◆ PASSAGE SHOWN ◆
Mei Lin Kwan-Gett is Citigroup’s Deputy General Counsel and Head of Global Litigation and Regulatory Investigations, where she supervises a worldwide litigation and investigations team. Prior to joining Citigroup, Ms. Kwan-Gett was a partner at the law firm of Willkie Farr & Gallagher, LLP, where she was co-head of the firm’s white collar defense practice group and specialized in regulatory and enforcement matters, internal investigations, and complex commercial litigation. Prior to joining Willkie Farr, Ms. Kwan-Gett worked at the U.S. Attorney’s Office for the Southern District of New York as Deputy Chief of the Criminal Division. She also served as Special Investigative Counsel for the Office of the Inspector General for the U.S. Department of Justice. She began her career as a Law Clerk in the U.S. Court of Appeals for the Second Circuit.
Ms. Kwan-Gett is a former Chair of the Board of Directors of the City Bar Fund and was a Vice President of the Association of the Bar of the City of New York, and she is a member of the Practising Law Institute’s Board of Trustees.
Mei Lin earned her AB from Harvard College and her JD from Yale Law School.
Ms. Beamon, a partner in Davis Polk’s Litigation Department and a former federal prosecutor, has successfully represented individuals and institutions in their most critical situations. She is recognized by Chambers USA as a Band 1 lawyer for her work in the white collar and investigations space, with clients describing her as a “phenomenal lawyer” who is “very smart” and “incredibly strong” and who won praise for her handling of a number of “sophisticated cases.”
Her matters have included grand jury, regulatory and independent investigations, representing companies, board of directors and individuals in connection with allegations of sexual misconduct, securities fraud, criminal tax violations, foreign corrupt practices, anti-money laundering and pharmaceutical marketing violations, among other areas. Her complex civil matters have involved allegations under the False Claims Act, consumer protection and whistleblower provisions, and other state and federal statutes. Ms. Beamon also has participated in a number of confidential internal investigations on behalf of clients and has advised corporations and boards of directors on matters of corporate governance and compliance. In addition, the FBI requested that she train its agents on insider trading.
Ms. Beamon served as an Assistant U.S. Attorney for the U.S. Attorney’s Office, Southern District of New York, where she conducted numerous investigations and criminal trials. She received her J.D., summa cum laude, from University of Pittsburgh School of Law and her B.A., with honors, from University of Notre Dame.
Nancy Kestenbaum is a partner in Covington’s New York office and is Co-Chair of Covington's White Collar Defense and Investigations Practice Group. Earlier in her career, Nancy served for nearly ten years as an Assistant United States Attorney in the United States Attorney's Office for the Southern District of New York. Over the past fifteen years while at Covington, Nancy has represented many companies, individuals and boards in a wide variety of criminal and civil enforcement investigations and internal investigations, including clients in the financial services, life sciences, energy, defense, consumer products and technology industries.

◆ EXCERPTED RECORDS ◆
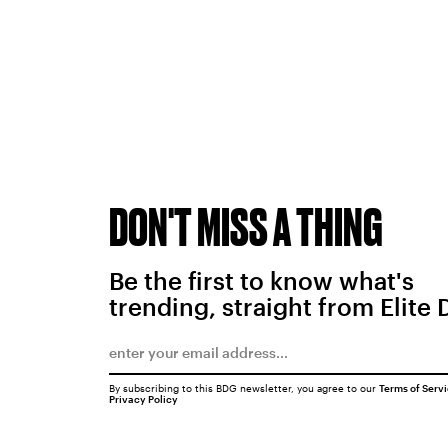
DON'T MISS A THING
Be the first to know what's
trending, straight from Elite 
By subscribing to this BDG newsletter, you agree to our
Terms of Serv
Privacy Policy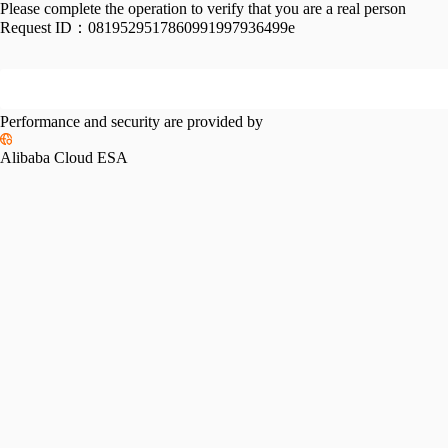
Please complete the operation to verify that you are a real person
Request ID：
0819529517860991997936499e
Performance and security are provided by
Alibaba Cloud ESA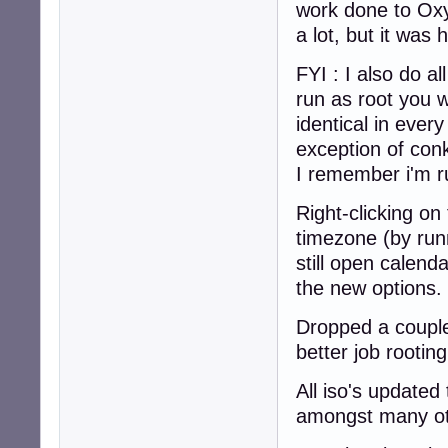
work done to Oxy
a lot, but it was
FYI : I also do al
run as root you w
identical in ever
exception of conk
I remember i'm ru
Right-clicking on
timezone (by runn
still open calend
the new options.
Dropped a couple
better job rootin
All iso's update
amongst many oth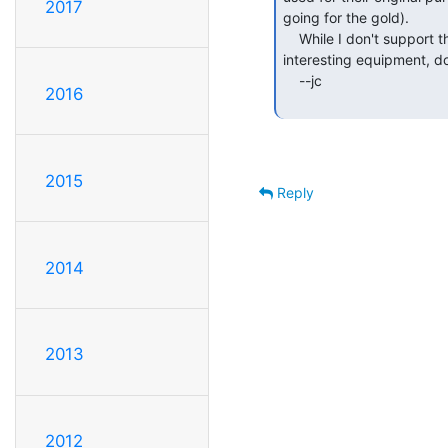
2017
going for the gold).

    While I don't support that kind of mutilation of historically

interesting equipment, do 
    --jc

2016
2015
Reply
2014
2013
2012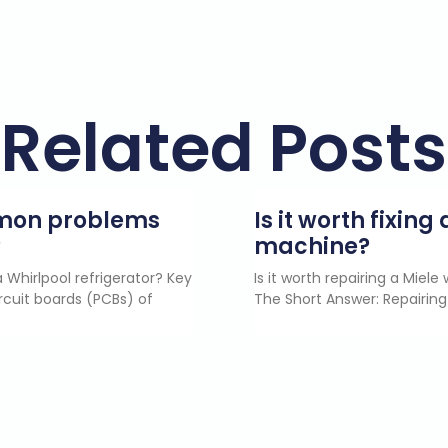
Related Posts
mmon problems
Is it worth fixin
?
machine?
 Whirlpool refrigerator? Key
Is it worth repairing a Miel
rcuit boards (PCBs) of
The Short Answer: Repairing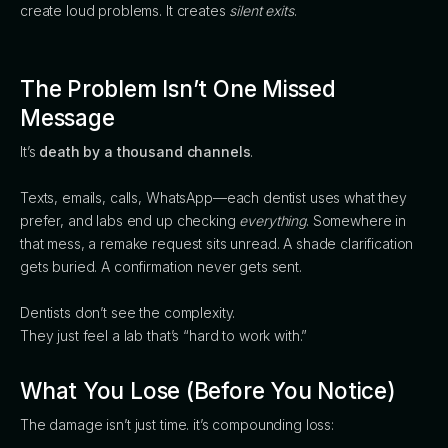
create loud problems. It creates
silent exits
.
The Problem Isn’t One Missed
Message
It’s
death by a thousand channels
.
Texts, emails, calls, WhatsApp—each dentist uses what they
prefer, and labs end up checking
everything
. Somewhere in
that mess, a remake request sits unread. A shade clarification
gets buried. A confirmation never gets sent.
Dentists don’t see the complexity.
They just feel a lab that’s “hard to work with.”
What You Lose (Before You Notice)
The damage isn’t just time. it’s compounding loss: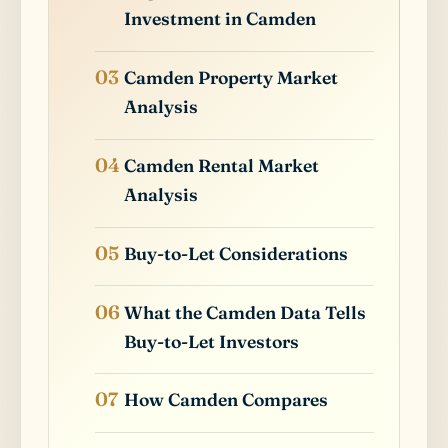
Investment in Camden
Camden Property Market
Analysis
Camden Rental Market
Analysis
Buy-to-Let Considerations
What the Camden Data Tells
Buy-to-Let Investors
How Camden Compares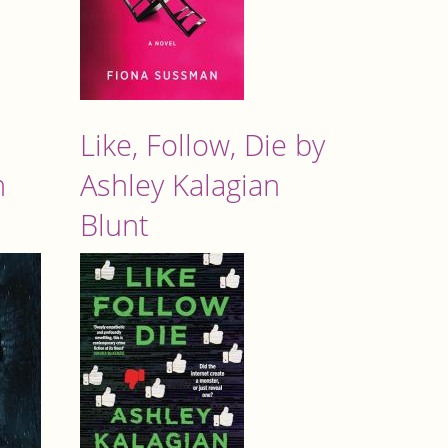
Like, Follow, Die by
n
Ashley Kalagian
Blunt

--

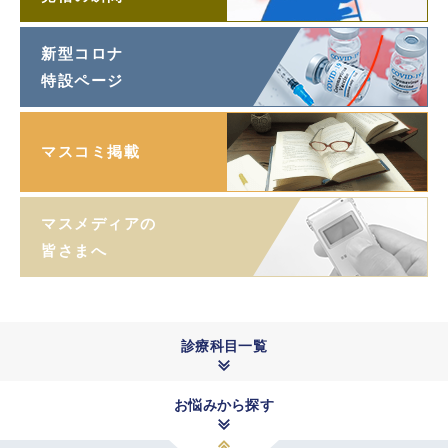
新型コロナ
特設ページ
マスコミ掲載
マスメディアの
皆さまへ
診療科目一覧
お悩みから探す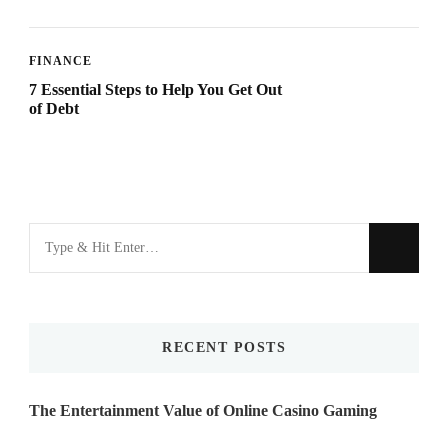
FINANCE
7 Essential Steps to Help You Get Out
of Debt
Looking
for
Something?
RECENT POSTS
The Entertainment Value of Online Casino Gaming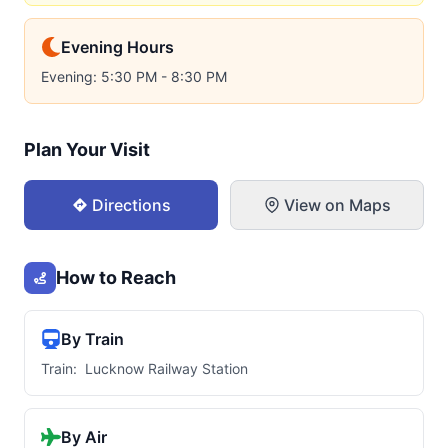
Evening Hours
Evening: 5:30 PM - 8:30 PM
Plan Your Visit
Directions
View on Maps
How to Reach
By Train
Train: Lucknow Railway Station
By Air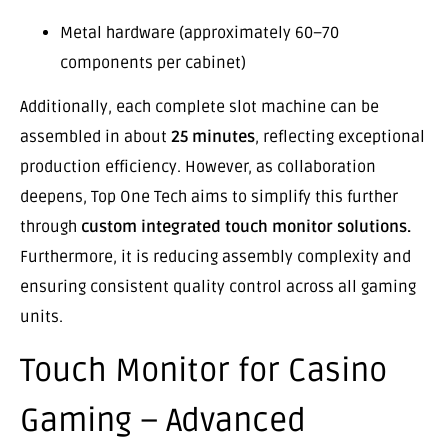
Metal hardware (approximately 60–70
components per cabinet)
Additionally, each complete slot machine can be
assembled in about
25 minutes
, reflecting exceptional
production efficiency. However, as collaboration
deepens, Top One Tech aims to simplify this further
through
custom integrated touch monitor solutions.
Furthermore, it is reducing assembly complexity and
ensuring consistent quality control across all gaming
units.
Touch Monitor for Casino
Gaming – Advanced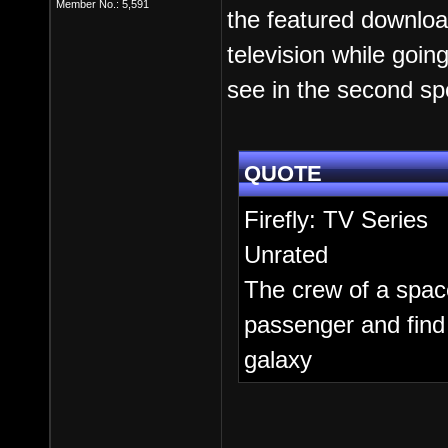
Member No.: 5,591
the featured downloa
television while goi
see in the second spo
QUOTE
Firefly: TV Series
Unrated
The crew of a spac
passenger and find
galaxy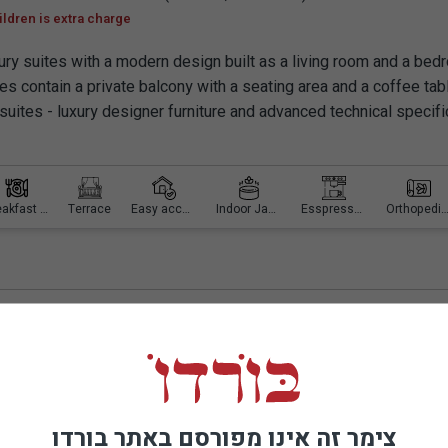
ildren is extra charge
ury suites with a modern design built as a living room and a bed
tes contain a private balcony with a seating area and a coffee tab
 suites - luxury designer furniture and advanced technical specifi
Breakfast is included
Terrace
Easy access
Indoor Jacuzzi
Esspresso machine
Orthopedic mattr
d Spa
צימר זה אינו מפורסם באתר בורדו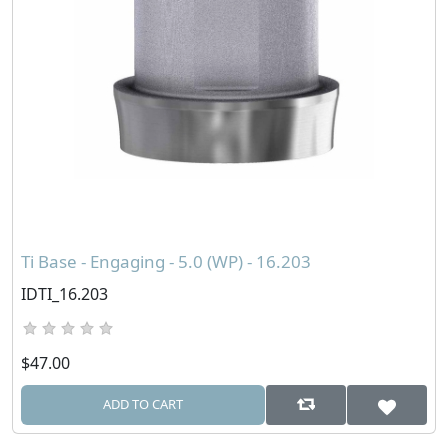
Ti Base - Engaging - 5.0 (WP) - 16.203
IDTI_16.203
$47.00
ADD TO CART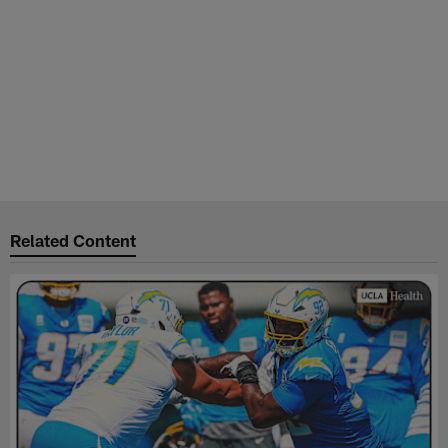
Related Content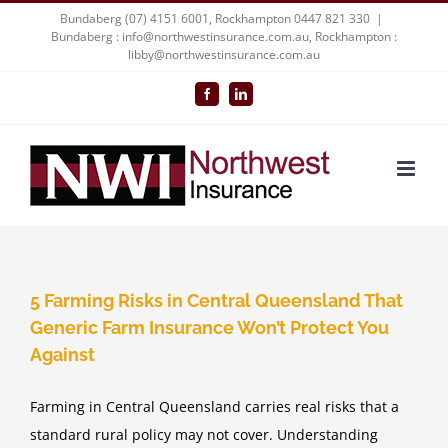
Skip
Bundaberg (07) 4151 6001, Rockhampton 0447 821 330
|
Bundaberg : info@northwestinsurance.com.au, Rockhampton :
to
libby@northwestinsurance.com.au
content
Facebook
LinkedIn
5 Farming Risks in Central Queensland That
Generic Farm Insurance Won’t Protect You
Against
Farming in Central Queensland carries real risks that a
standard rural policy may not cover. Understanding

* * *

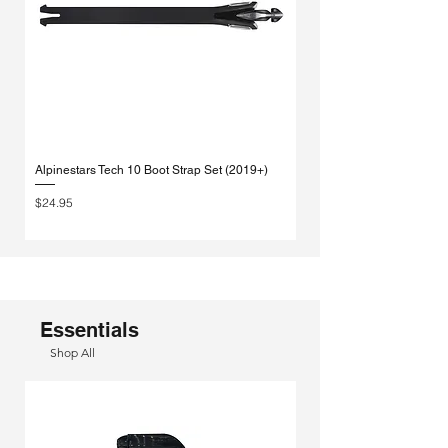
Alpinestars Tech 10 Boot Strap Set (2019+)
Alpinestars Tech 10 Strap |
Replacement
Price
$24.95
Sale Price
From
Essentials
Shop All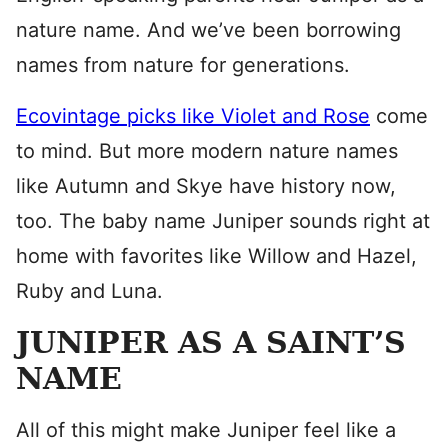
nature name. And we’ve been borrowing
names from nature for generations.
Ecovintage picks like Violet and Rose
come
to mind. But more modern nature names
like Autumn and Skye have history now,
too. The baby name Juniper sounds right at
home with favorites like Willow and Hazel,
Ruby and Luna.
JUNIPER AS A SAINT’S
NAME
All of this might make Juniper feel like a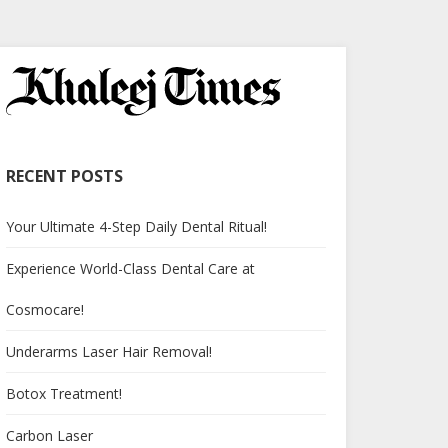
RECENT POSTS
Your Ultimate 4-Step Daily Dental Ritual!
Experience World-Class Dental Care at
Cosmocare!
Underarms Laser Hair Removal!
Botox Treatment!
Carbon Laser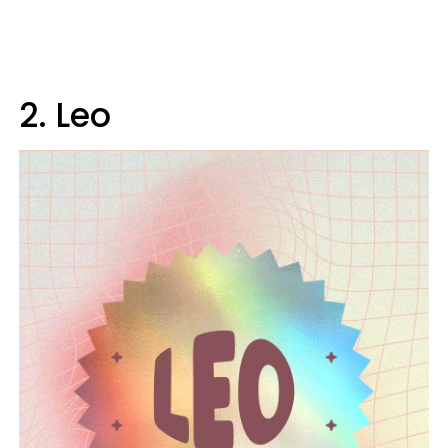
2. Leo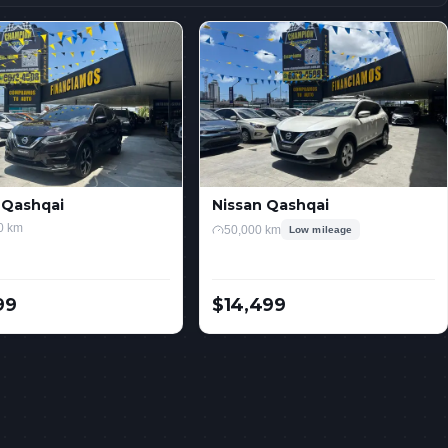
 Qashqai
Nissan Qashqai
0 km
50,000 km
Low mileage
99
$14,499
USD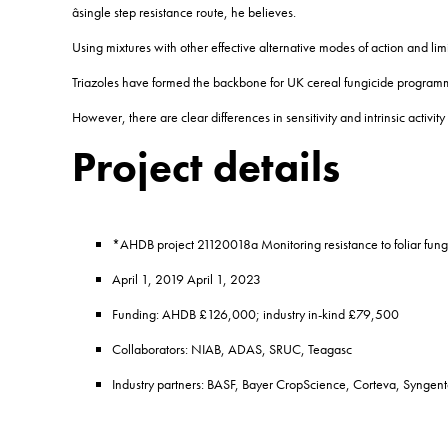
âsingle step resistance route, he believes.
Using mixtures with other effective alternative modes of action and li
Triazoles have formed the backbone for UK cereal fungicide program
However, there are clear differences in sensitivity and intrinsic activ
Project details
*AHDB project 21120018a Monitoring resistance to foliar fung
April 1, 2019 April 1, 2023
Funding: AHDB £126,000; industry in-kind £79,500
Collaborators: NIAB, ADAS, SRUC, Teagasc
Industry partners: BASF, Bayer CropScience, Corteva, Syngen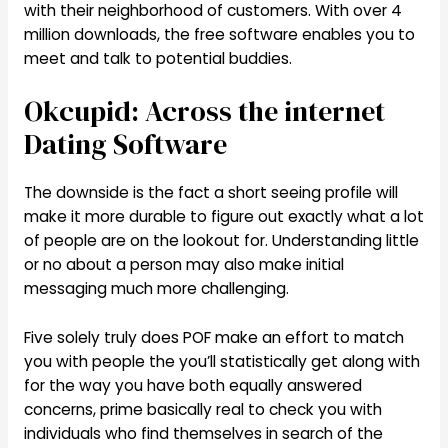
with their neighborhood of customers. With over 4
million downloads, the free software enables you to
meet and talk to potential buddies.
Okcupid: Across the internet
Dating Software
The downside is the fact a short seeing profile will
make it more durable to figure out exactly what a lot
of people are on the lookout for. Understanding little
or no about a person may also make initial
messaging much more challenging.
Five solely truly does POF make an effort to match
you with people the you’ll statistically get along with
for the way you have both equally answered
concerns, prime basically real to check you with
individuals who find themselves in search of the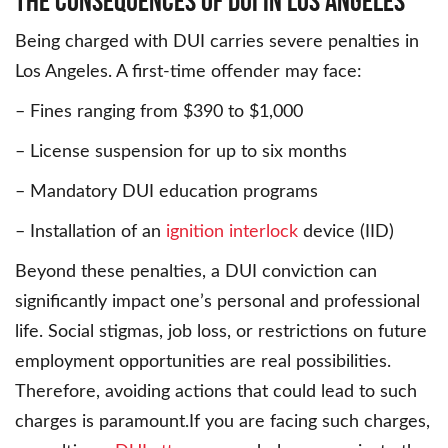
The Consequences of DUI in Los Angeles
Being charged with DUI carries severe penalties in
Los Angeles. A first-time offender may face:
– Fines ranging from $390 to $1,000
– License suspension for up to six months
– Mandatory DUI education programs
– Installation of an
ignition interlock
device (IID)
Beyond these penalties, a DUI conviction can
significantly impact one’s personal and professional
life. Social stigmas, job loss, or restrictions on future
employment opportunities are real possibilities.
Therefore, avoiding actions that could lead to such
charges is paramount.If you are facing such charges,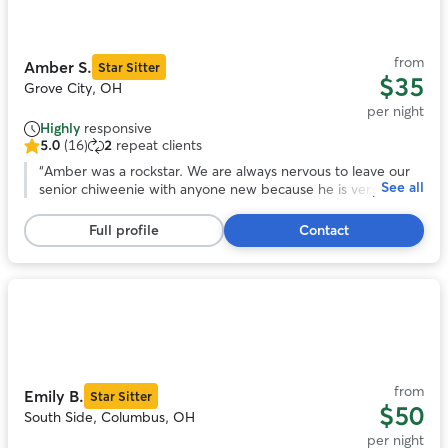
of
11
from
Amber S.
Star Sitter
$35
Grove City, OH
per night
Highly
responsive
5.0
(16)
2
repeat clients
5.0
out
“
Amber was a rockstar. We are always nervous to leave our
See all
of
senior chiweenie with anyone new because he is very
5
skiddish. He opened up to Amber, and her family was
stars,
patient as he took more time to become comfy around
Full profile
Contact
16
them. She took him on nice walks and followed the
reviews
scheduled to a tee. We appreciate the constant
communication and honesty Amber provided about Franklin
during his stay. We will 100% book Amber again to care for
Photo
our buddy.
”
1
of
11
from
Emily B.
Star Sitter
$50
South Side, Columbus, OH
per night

◆ BRIEF 1 ◆
Please translate this sentence from the attorney biographies into Spanish: "Mei Lin earned her AB from Harvard College and her JD from Yale Law School."
◆ BRIEF 2 ◆
Using the attorney biographies, answer each question briefly:
(a) At which law firm was Ms. Kwan-Gett a partner before she joined Citigroup?
(b) Which agency asked Ms. Beamon to train its agents on insider trading?
(c) For about how long did Nancy Kestenbaum serve as an Assistant United States Attorney?
◆ BRIEF 3 ◆
Reproduce the attorney biographies from "Her matters have" to "on insider trading.".

◆ RESPONSE BOX 1 ◆
Mei Lin obtuvo su AB en el Harvard College y su JD en la Yale Law School.

◆ RESPONSE BOX 2 ◆
(a) Willkie Farr & Gallagher, LLP
(b) The FBI
(c) Nearly ten years

◆ RESPONSE BOX 3 ◆
Her matters have included grand jury, regulatory and independent investigations, representing companies, board of directors and individuals in connection with allegations of sexual misconduct, securities fraud, criminal tax violations, foreign corrupt practices, anti-money laundering and pharmaceutical marketing violations, among other areas. Her complex civil matters have involved allegations under the False Claims Act, consumer protection and whistleblower provisions, and other state and federal statutes. Ms. Beamon also has participated in a number of confidential internal investigations on behalf of clients and has advised corporations and boards of directors on matters of corporate governance and compliance. In addition, the FBI requested that she train its agents on insider trading.